Air Mobility Command (AMC) said on Apr. 14 that the legacy Air Transportable/Galley Lavatory (ATGL) design is a palletized unit that has been in service since the early 1980s and contains multiple bathrooms and galley features, including beverage production and refrigeration capabilities. Flown aboard the KC-46 and other AMC aircraft, the ATGLs have three issues that affect their operational use, per AMC.
“First, many ATGL units are unserviceable or only partially mission capable as Air Mobility Command and the Air Force Life Cycle Management Center work to address continuation of the sustainment contract,” according to an Apr. 14 email from AMC. “Second, ATGLs require a restraint modification upgrade, currently in coordination, to ensure they remain safely attached to the floor pallet. Third, the unique floor cargo loading restrictions on the KC-46 require the ATGL to be flown on its narrow axis instead of the wide axis as designed. This configuration has resulted in spillage issues during steep ascents and descents.”
“AMC is testing for a potential solution to this spillage issue currently being worked,” per AMC. “The KC-46 program office plans to modify six ATGLs over the next twelve weeks to address the growing demand by the KC-46A enterprise, as it begins limited operational use in support of U.S. Transportation Command taskings. These six modified units will be evenly divided between McConnell AFB [Kans.], Pease ANGB [N.H.] and Seymour Johnson AFB [N.C.]. Until ATGLs are provided to KC-46 units, aircrew are able to utilize a built-in lavatory while conducting operations in support of all three of the KC-46’s primary missions, including airlift, aeromedical evacuation, and aerial refueling.”
Last October, Collins Aerospace [RTX] and Texas-based Knight Aerospace said that they had introduced a modern ATGL for military cargo aircraft and the KC-46 to replace “costly-to-maintain systems with a modern solution that serves military personnel during long missions.”
The companies’ ATGL is to have a full-service galley and two lavatories on a customized pallet for the military planes.
Knight Aerospace CEO Bianca Rhodes said that the legacy “blue water” ATGLs on military aircraft “are well past their obsolescence age and finding the correct parts to fix what’s currently available is becoming increasingly difficult.”

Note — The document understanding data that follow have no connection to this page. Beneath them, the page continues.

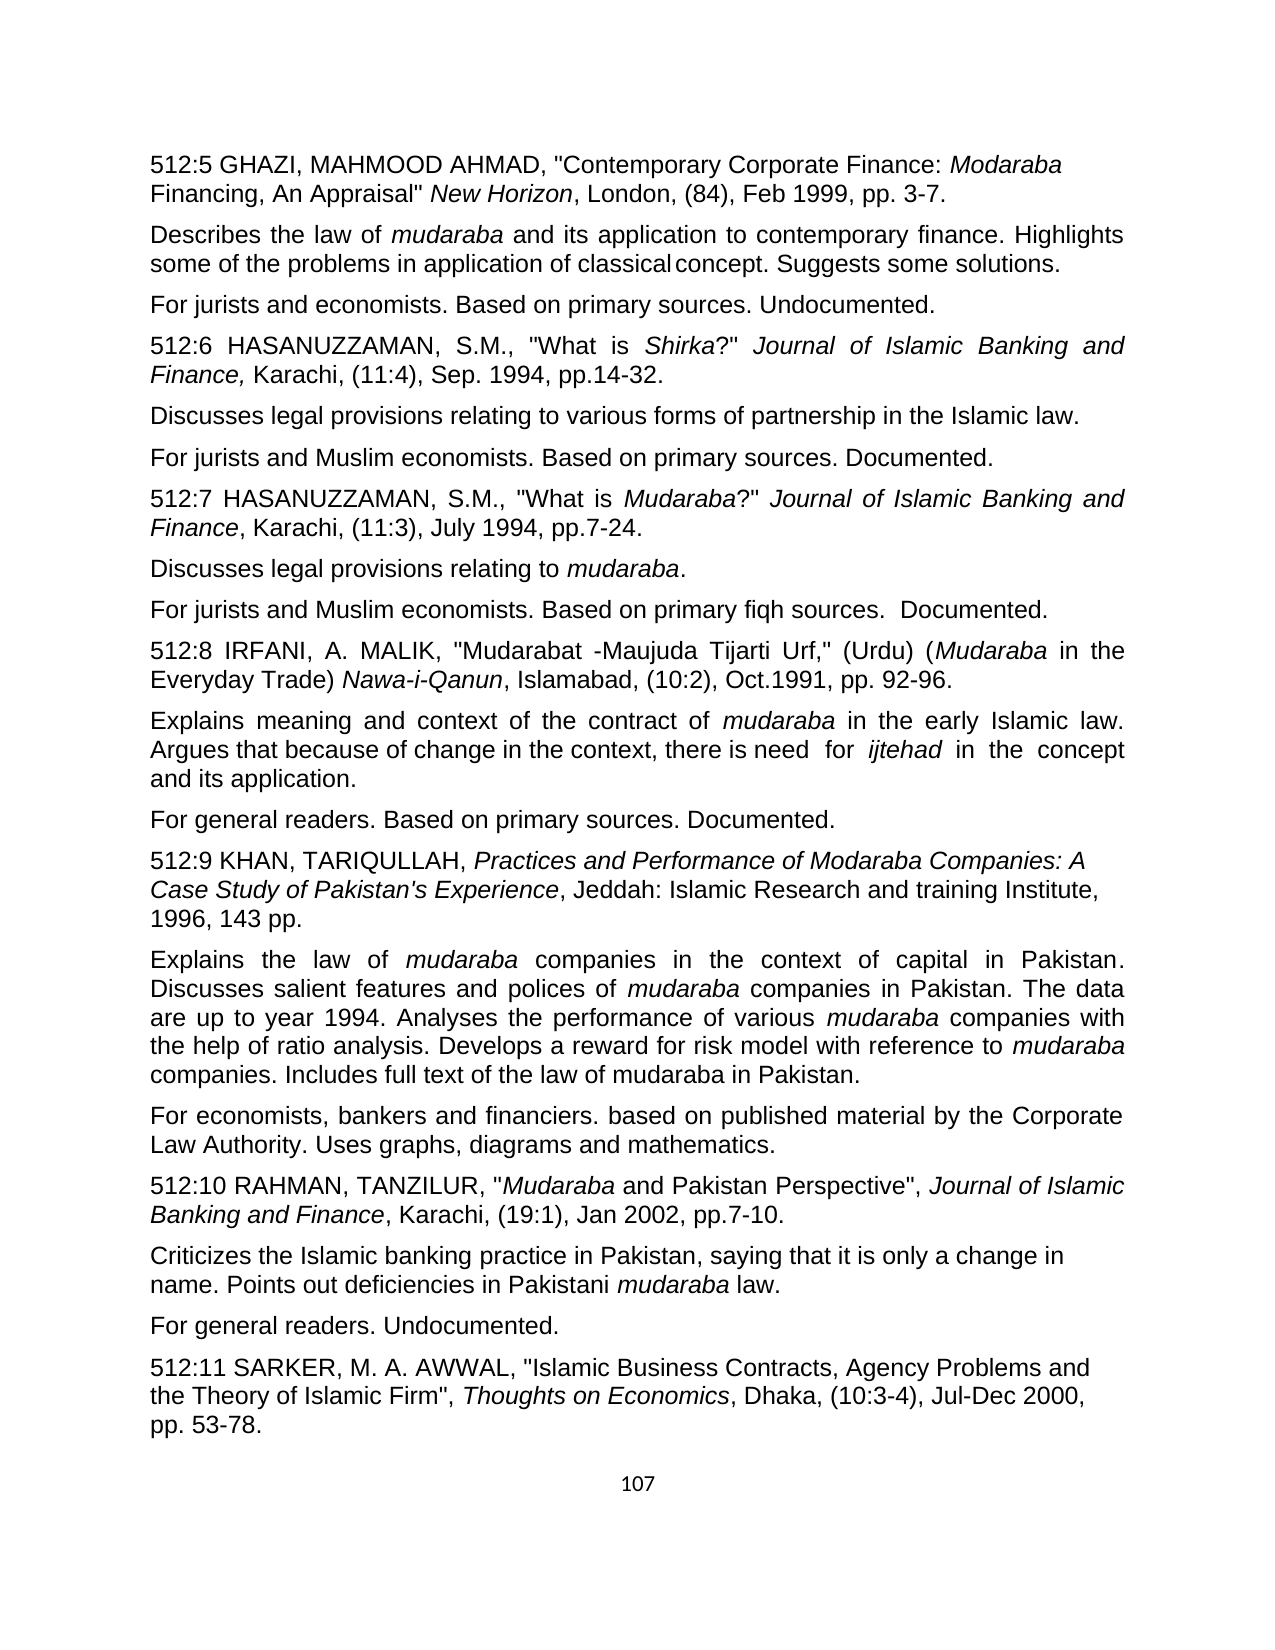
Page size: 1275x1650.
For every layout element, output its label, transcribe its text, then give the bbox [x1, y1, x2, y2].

text For general readers. Based on primary sources. Documented. [150, 805, 1125, 834]
text For general readers. Undocumented. [150, 1311, 1125, 1340]
text For jurists and Muslim economists. Based on primary fiqh sources. Documented. [150, 595, 1125, 624]
text 512:11 SARKER, M. A. AWWAL, "Islamic Business Contracts, Agency Problems and the Theory of Islamic Firm", Thoughts on Economics, Dhaka, (10:3-4), Jul-Dec 2000, pp. 53-78. [150, 1352, 1125, 1439]
text For economists, bankers and financiers. based on published material by the Corporate Law Authority. Uses graphs, diagrams and mathematics. [150, 1101, 1125, 1159]
text 512:7 HASANUZZAMAN, S.M., "What is Mudaraba?" Journal of Islamic Banking and Finance, Karachi, (11:3), July 1994, pp.7-24. [150, 484, 1125, 541]
text Explains meaning and context of the contract of mudaraba in the early Islamic law. Argues that because of change in the context, there is need for ijtehad in the concept and its application. [150, 706, 1125, 792]
text Criticizes the Islamic banking practice in Pakistan, saying that it is only a change in name. Points out deficiencies in Pakistani mudaraba law. [150, 1241, 1125, 1299]
text Explains the law of mudaraba companies in the context of capital in Pakistan. Discusses salient features and polices of mudaraba companies in Pakistan. The data are up to year 1994. Analyses the performance of various mudaraba companies with the help of ratio analysis. Develops a reward for risk model with reference to mudaraba companies. Includes full text of the law of mudaraba in Pakistan. [150, 945, 1125, 1089]
text 512:8 IRFANI, A. MALIK, "Mudarabat -Maujuda Tijarti Urf," (Urdu) (Mudaraba in the Everyday Trade) Nawa-i-Qanun, Islamabad, (10:2), Oct.1991, pp. 92-96. [150, 636, 1125, 694]
text For jurists and economists. Based on primary sources. Undocumented. [150, 290, 1125, 319]
text Discusses legal provisions relating to various forms of partnership in the Islamic law. [150, 401, 1125, 430]
text 512:9 KHAN, TARIQULLAH, Practices and Performance of Modaraba Companies: A Case Study of Pakistan's Experience, Jeddah: Islamic Research and training Institute, 1996, 143 pp. [150, 846, 1125, 932]
text Describes the law of mudaraba and its application to contemporary finance. Highlights some of the problems in application of classical concept. Suggests some solutions. [150, 220, 1125, 277]
text For jurists and Muslim economists. Based on primary sources. Documented. [150, 442, 1125, 471]
text 512:10 RAHMAN, TANZILUR, "Mudaraba and Pakistan Perspective", Journal of Islamic Banking and Finance, Karachi, (19:1), Jan 2002, pp.7-10. [150, 1171, 1125, 1229]
text Discusses legal provisions relating to mudaraba. [150, 554, 1125, 582]
text 512:5 GHAZI, MAHMOOD AHMAD, "Contemporary Corporate Finance: Modaraba Financing, An Appraisal" New Horizon, London, (84), Feb 1999, pp. 3-7. [150, 150, 1125, 207]
text 512:6 HASANUZZAMAN, S.M., "What is Shirka?" Journal of Islamic Banking and Finance, Karachi, (11:4), Sep. 1994, pp.14-32. [150, 331, 1125, 389]
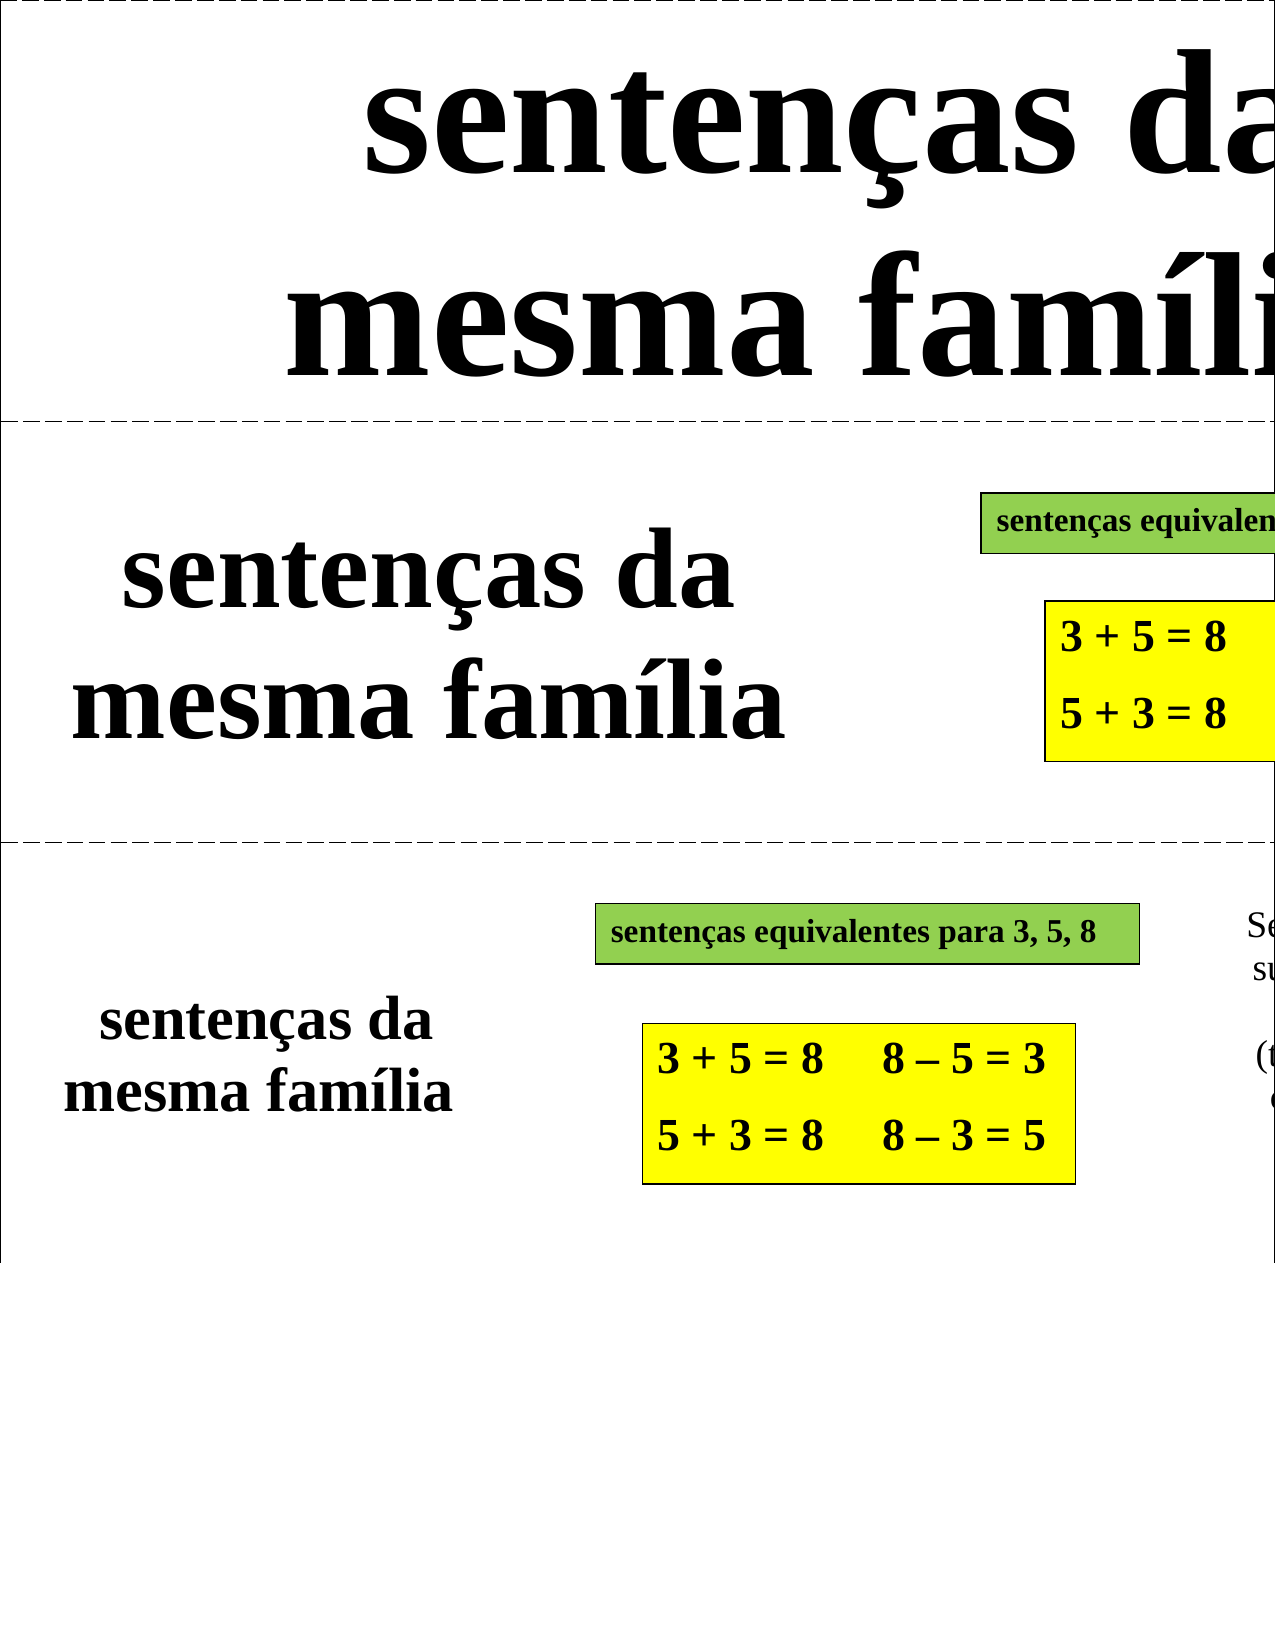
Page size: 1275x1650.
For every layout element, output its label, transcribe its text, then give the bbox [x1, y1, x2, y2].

table_cell [857, 421, 1274, 842]
table_cell sentenças da mesma família [1, 0, 1274, 421]
table_cell sentenças da mesma família [1, 842, 517, 1263]
table_cell [517, 842, 1188, 1263]
table_cell sentenças da mesma família [1, 421, 857, 842]
table_cell Sentenças de adição e subtração que têm os mesmos números. (também conhecidas como sentenças da mesma família) [1188, 842, 1274, 1263]
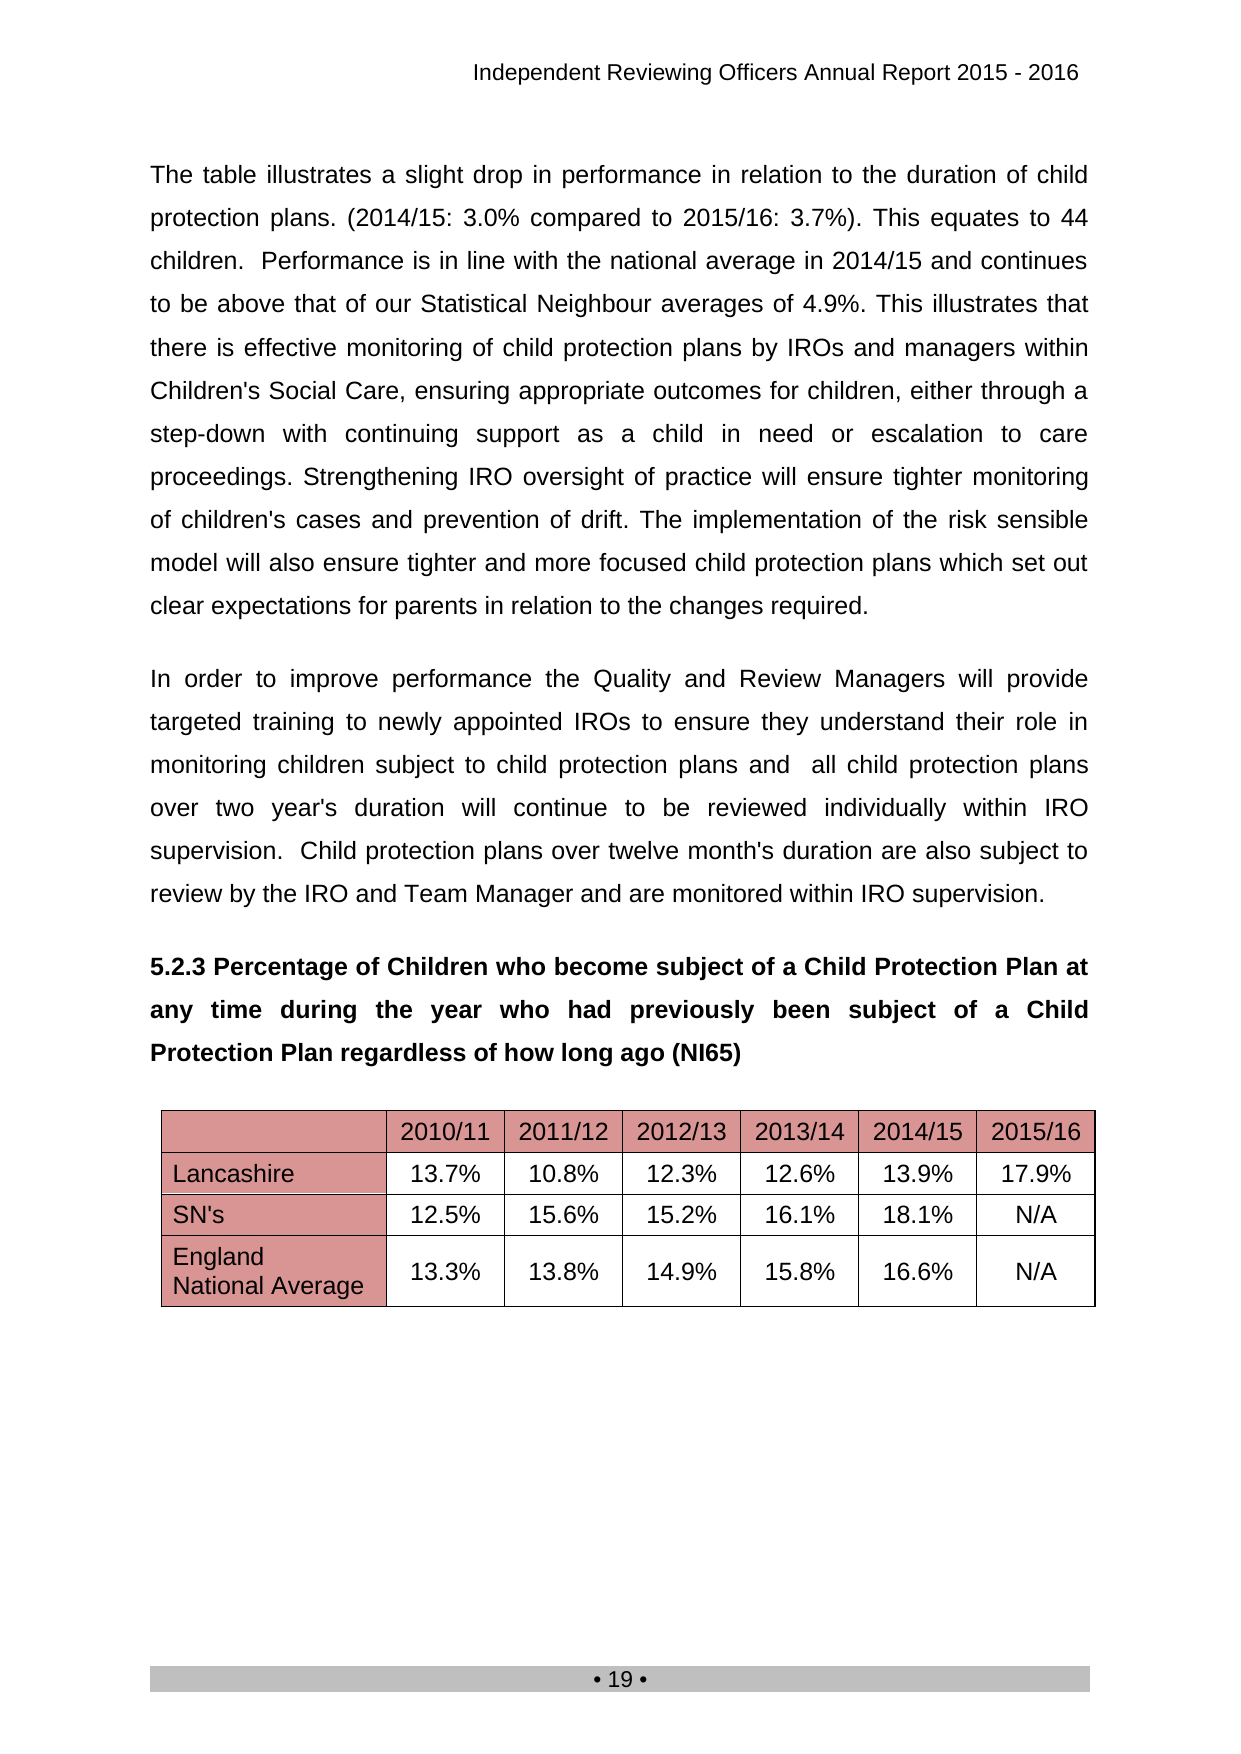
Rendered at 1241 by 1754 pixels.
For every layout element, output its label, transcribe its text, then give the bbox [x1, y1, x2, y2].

table_cell 17.9% [977, 1153, 1094, 1193]
table_cell Lancashire [162, 1153, 386, 1193]
table_cell England National Average [162, 1236, 386, 1306]
table_cell 12.6% [741, 1153, 858, 1193]
table_cell 14.9% [623, 1236, 740, 1306]
table_header 2014/15 [859, 1111, 976, 1152]
table_cell N/A [977, 1236, 1094, 1306]
table_header 2011/12 [505, 1111, 622, 1152]
table_cell 13.8% [505, 1236, 622, 1306]
table_cell 13.7% [387, 1153, 504, 1193]
table_header 2010/11 [387, 1111, 504, 1152]
table_header 2012/13 [623, 1111, 740, 1152]
table_cell 12.5% [387, 1195, 504, 1235]
table_cell 15.8% [741, 1236, 858, 1306]
table_cell 13.9% [859, 1153, 976, 1193]
table_cell SN's [162, 1195, 386, 1235]
table_header 2015/16 [977, 1111, 1094, 1152]
table_cell 10.8% [505, 1153, 622, 1193]
table_cell 13.3% [387, 1236, 504, 1306]
table_cell 12.3% [623, 1153, 740, 1193]
table_cell 16.6% [859, 1236, 976, 1306]
table_cell 16.1% [741, 1195, 858, 1235]
table_header [162, 1111, 386, 1152]
text The table illustrates a slight drop in performance in relation to the duration of child protection plans. (2014/15: 3.0% compared to 2015/16: 3.7%). This equates to 44 children. Performance is in line with the national average in 2014/15 and continues to be above that of our Statistical Neighbour averages of 4.9%. This illustrates that there is effective monitoring of child protection plans by IROs and managers within Children's Social Care, ensuring appropriate outcomes for children, either through a step-down with continuing support as a child in need or escalation to care proceedings. Strengthening IRO oversight of practice will ensure tighter monitoring of children's cases and prevention of drift. The implementation of the risk sensible model will also ensure tighter and more focused child protection plans which set out clear expectations for parents in relation to the changes required. [150, 160, 1090, 620]
table_cell 15.6% [505, 1195, 622, 1235]
table_header 2013/14 [741, 1111, 858, 1152]
table_cell 15.2% [623, 1195, 740, 1235]
text 5.2.3 Percentage of Children who become subject of a Child Protection Plan at any time during the year who had previously been subject of a Child Protection Plan regardless of how long ago (NI65) [150, 952, 1090, 1067]
table_cell 18.1% [859, 1195, 976, 1235]
text In order to improve performance the Quality and Review Managers will provide targeted training to newly appointed IROs to ensure they understand their role in monitoring children subject to child protection plans and all child protection plans over two year's duration will continue to be reviewed individually within IRO supervision. Child protection plans over twelve month's duration are also subject to review by the IRO and Team Manager and are monitored within IRO supervision. [150, 664, 1090, 908]
table_cell N/A [977, 1195, 1094, 1235]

The companies said that their ATGL lavatories come with Collins Aerospace’s advanced vacuum wastewater system and Agile toilet, both of which increase “sanitary measures onboard the aircraft” and do away with the use of “blue water” systems that rely on special service trucks to pump out waste after each flight.
“We are pretty much completed with a product to replace the existing [‘blue water’] ATGLs,” Rhodes said in a phone interview on Apr. 13.
Rhodes said that the Collins Aerospace/Knight Aerospace prototype ATGL will be ready next month and that the companies plan to deliver their first ATGL unit before the end of this year.